4. The method of claim 1, wherein the mold further comprises a support portion which supports the ring placed on the side surface of the cylindrical portion.

5. The method of claim 1, wherein the amniotic membrane is of a human or cattle origin.

6. The method of claim 1, wherein the amniotic membrane is pre-washed or pretreated to remove its cells.

7. The method of claim 1, wherein at least two overlapping layers of the amniotic membrane are placed on the convex portion of the mold.

8. The method of claim 1, wherein the ring is made of a material selected from the group consisting of an acrylic resin, an acetal resin, polytetrafluoroethylene (Teflon), polyurethane, a rubber, a silicon rubber, and a perfluoroelastomer.

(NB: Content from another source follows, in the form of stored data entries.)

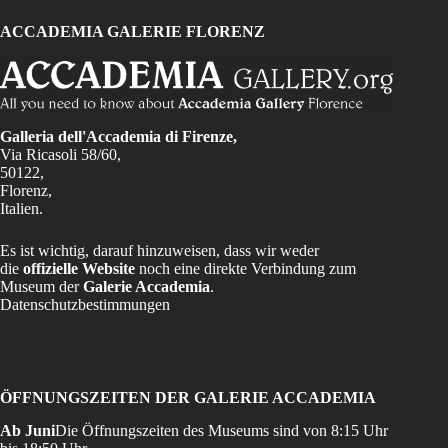
ACCADEMIA GALERIE FLORENZ
Galleria dell'Accademia di Firenze,
Via Ricasoli 58/60,
50122,
Florenz,
Italien.
Es ist wichtig, darauf hinzuweisen, dass wir weder
die
offizielle Website
noch eine direkte Verbindung zum
Museum der
Galerie Accademia
.
Datenschutzbestimmungen
ÖFFNUNGSZEITEN DER GALERIE ACCADEMIA
Ab Juni
Die Öffnungszeiten des Museums sind von 8:15 Uhr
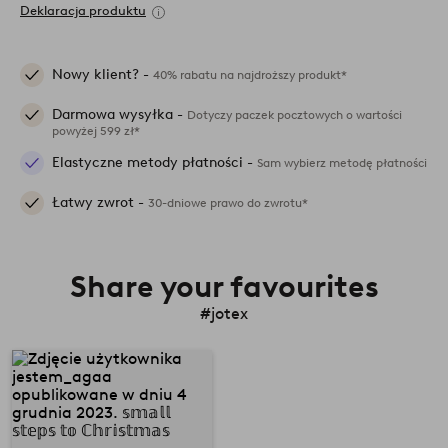
Deklaracja produktu
Nowy klient? -
40% rabatu na najdroższy produkt*
Darmowa wysyłka -
Dotyczy paczek pocztowych o wartości
powyżej 599 zł*
Elastyczne metody płatności -
Sam wybierz metodę płatności
Łatwy zwrot -
30-dniowe prawo do zwrotu*
Share your favourites
#jotex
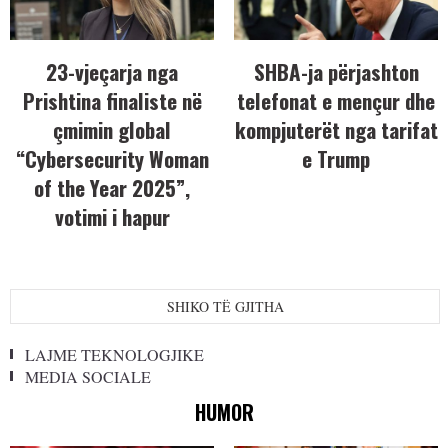
23-vjeçarja nga
SHBA-ja përjashton
Prishtina finaliste në
telefonat e mençur dhe
çmimin global
kompjuterët nga tarifat
“Cybersecurity Woman
e Trump
of the Year 2025”,
votimi i hapur
SHIKO TË GJITHA
LAJME TEKNOLOGJIKE
MEDIA SOCIALE
HUMOR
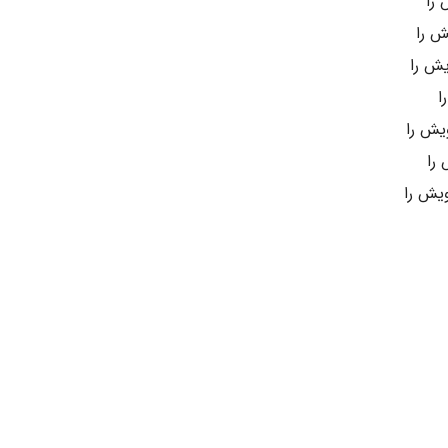
 را
ش را
یش را
ا
یش را
را
یش را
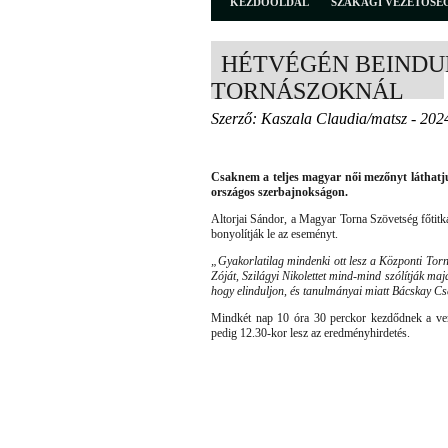
KEZDŐOLDAL
SZAKÁGI VEZETŐSÉ
HÉTVÉGÉN BEINDU
TORNÁSZOKNÁL
Szerző: Kaszala Claudia/matsz - 202
Csaknem a teljes magyar női mezőnyt láthatju
országos szerbajnokságon.
Altorjai Sándor, a Magyar Torna Szövetség főtitk
bonyolítják le az eseményt.
„Gyakorlatilag mindenki ott lesz a Központi Torna
Zóját, Szilágyi Nikolettet mind-mind szólítják maj
hogy elinduljon, és tanulmányai miatt Bácskay Cs
Mindkét nap 10 óra 30 perckor kezdődnek a vers
pedig 12.30-kor lesz az eredményhirdetés.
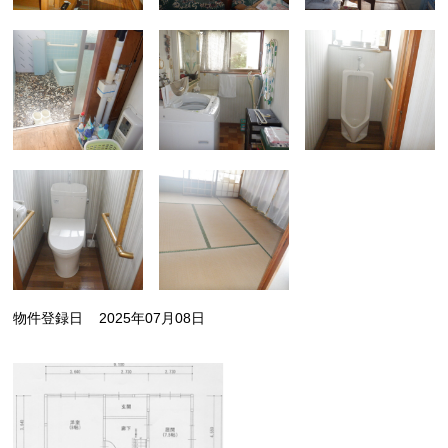
物件登録日
2025年07月08日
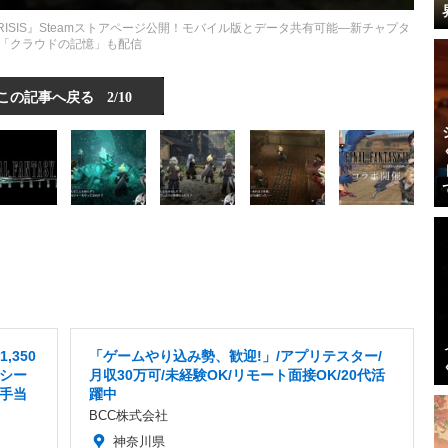
VER CRISIS』Steamストアページ公開！モバイル版とデータ共有可能―新チャプタ
「クラウドの記憶」も配信
この記事へ戻る
2/10
,350
「ゲームやり込み勢、歓迎!」/アプリテスター/
シー
月収30万可/未経験OK/リモート面接OK/20代活
種手当
躍中
BCC株式会社
神奈川県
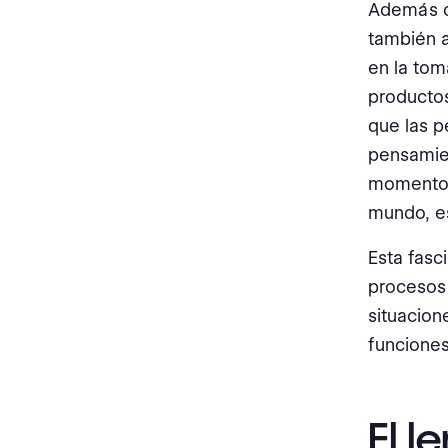
Además de
también a
en la tom
productos
que las p
pensamie
momento. 
mundo, es
Esta fasc
procesos
situacion
funciones
El l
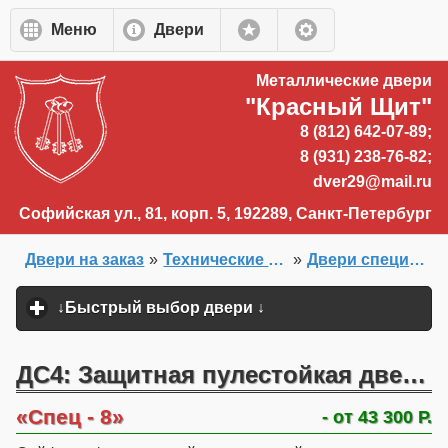
Перейти к основному содержанию
Меню
Двери
Металлические двери
"Красный Щит"
8 (812) 642-07-89;
8 (931) 238-76-82;
dver29@mail.ru
Софийская ул., 81, корп. 5, 192289, Санкт-Петербург
Двери на заказ
»
Технические двери, белые двери и двери внутреннего открывания
»
Двери специального назначения
Главная
»
↓Быстрый выбор двери ↓
click to expand content
ДС4: Защитная пулестойкая дверь класса II по ГОСТ Р 51072-2005
Спец - 8
- от 43 300 Р.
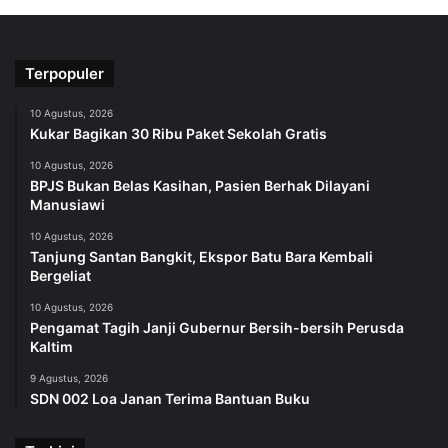
Terpopuler
10 Agustus, 2026
Kukar Bagikan 30 Ribu Paket Sekolah Gratis
10 Agustus, 2026
BPJS Bukan Belas Kasihan, Pasien Berhak Dilayani
Manusiawi
10 Agustus, 2026
Tanjung Santan Bangkit, Ekspor Batu Bara Kembali
Bergeliat
10 Agustus, 2026
Pengamat Tagih Janji Gubernur Bersih-bersih Perusda
Kaltim
9 Agustus, 2026
SDN 002 Loa Janan Terima Bantuan Buku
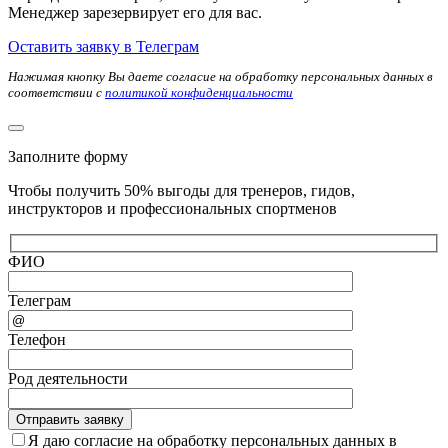
Менеджер зарезервирует его для вас.
Оставить заявку в Телеграм
Нажимая кнопку Вы даете согласие на обработку персональных данных в
соответствии с
политикой конфиденциальности
Заполните форму
Чтобы получить 50% выгоды для тренеров, гидов,
инструкторов и профессиональных спортменов
ФИО
Телеграм
Телефон
Род деятельности
Я даю согласие на обработку персональных данных в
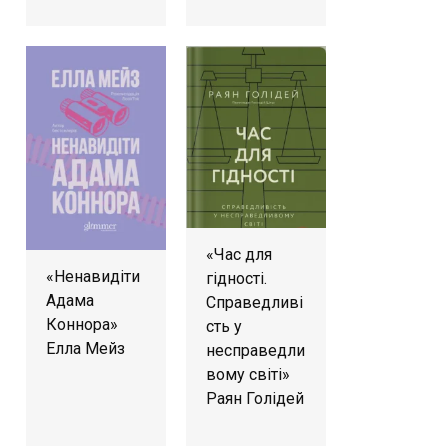
«Час для
«Ненавидіти
гідності.
Адама
Справедливі
Коннора»
сть у
Елла Мейз
несправедли
вому світі»
Раян Голідей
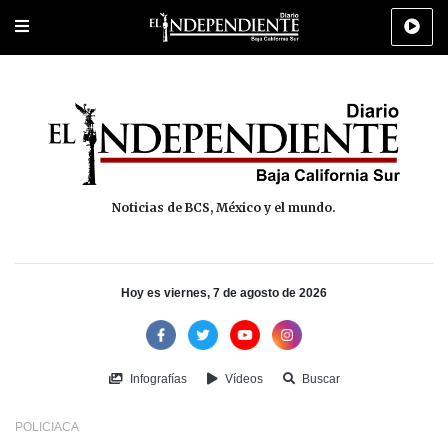
Portada
La Paz
Los Cabos
Policiaca
Deportes
Cultura
Na
Noticias de BCS, México y el mundo.
Hoy es viernes, 7 de agosto de 2026
Infografías
Vídeos
Buscar
POLICIACA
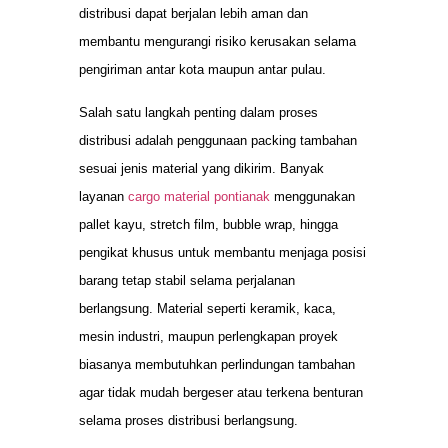
distribusi dapat berjalan lebih aman dan
membantu mengurangi risiko kerusakan selama
pengiriman antar kota maupun antar pulau.
Salah satu langkah penting dalam proses
distribusi adalah penggunaan packing tambahan
sesuai jenis material yang dikirim. Banyak
layanan
cargo material pontianak
menggunakan
pallet kayu, stretch film, bubble wrap, hingga
pengikat khusus untuk membantu menjaga posisi
barang tetap stabil selama perjalanan
berlangsung. Material seperti keramik, kaca,
mesin industri, maupun perlengkapan proyek
biasanya membutuhkan perlindungan tambahan
agar tidak mudah bergeser atau terkena benturan
selama proses distribusi berlangsung.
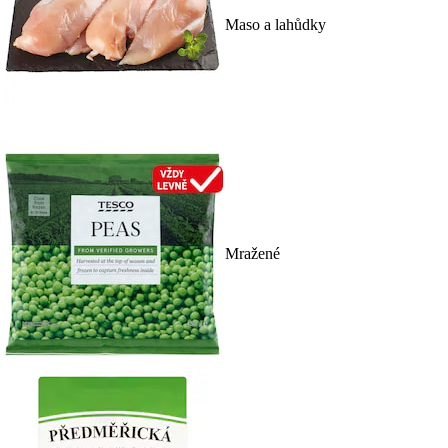
Maso a lahůdky
Mražené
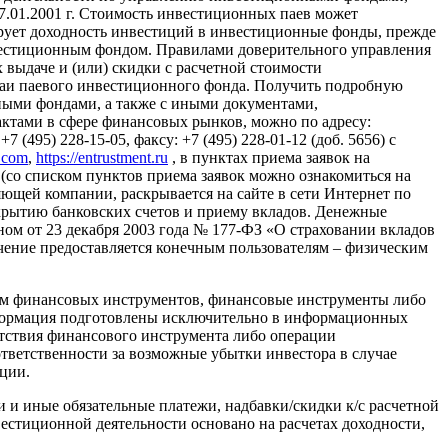
01.2001 г. Стоимость инвестиционных паев может
ирует доходность инвестиций в инвестиционные фонды, прежде
вестиционным фондом. Правилами доверительного управления
выдаче и (или) скидки с расчетной стоимости
паи паевого инвестиционного фонда. Получить подробную
ыми фондами, а также с иными документами,
тами в сфере финансовых рынков, можно по адресу:
 (495) 228-15-05, факсу: +7 (495) 228-01-12 (доб. 5656) с
l.com
,
https://entrustment.ru
, в пунктах приема заявок на
(со списком пунктов приема заявок можно ознакомиться на
авляющей компании, раскрывается на сайте в сети Интернет по
о открытию банковских счетов и приему вкладов. Денежные
ном от 23 декабря 2003 года № 177-ФЗ «О страховании вкладов
ение предоставляется конечным пользователям – физическим
ем финансовых инструментов, финансовые инструменты либо
нформация подготовлены исключительно в информационных
тствия финансового инструмента либо операции
ответственности за возможные убытки инвестора в случае
ции.
 и иные обязательные платежи, надбавки/скидки к/с расчетной
естиционной деятельности основано на расчетах доходности,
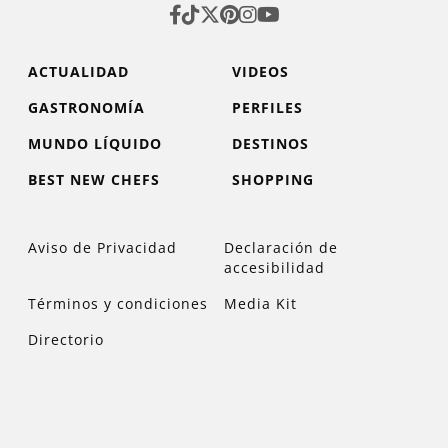
ACTUALIDAD
VIDEOS
GASTRONOMÍA
PERFILES
MUNDO LÍQUIDO
DESTINOS
BEST NEW CHEFS
SHOPPING
Aviso de Privacidad
Declaración de
accesibilidad
Términos y condiciones
Media Kit
Directorio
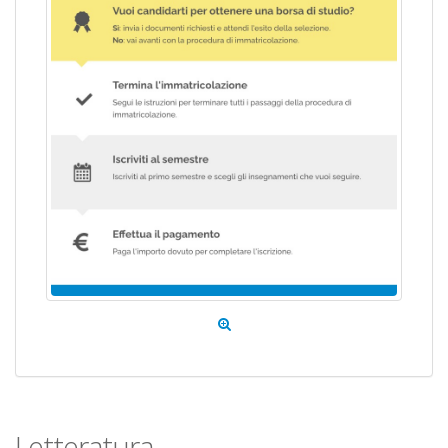
Letteratura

9. The method of claim 1, wherein the crosslinking is performed by UV irradiation or dehydrothermal treatment.

10. The method of claim 1, wherein the crosslinking is performed by immersing the amniotic membrane in a solution selected from the group consisting of carbodiimide, 1-ethyl-3-(3-dimethylaminopropyl)carbodiimide (EDC or EDAC), glutaraldehyde, formaldehyde, hexamethylene diisocyanate (HMDI), dextran, and glucose.

11. The method of claim 1, wherein the cutting is conducted by using a lathe and laser.

12. The method of claim 1, which further comprises sterilizing the amniotic dressing by gamma-ray irradiation after step (d).

13. The method of claim 1, which further comprises forming a circular hole having a diameter of 1 to 7 mm in the middle of the amniotic membrane or forming at least two holes each having a diameter of 100 to 1,000 μm after step (a).

14. The method of claim 13, which further comprises placing at least one amniotic membrane to overlap the treated membrane obtained after forming the hole or holes.

15. A contact lens-shaped amniotic dressing prepared by the method according to claim 1 for treating ocular surface diseases.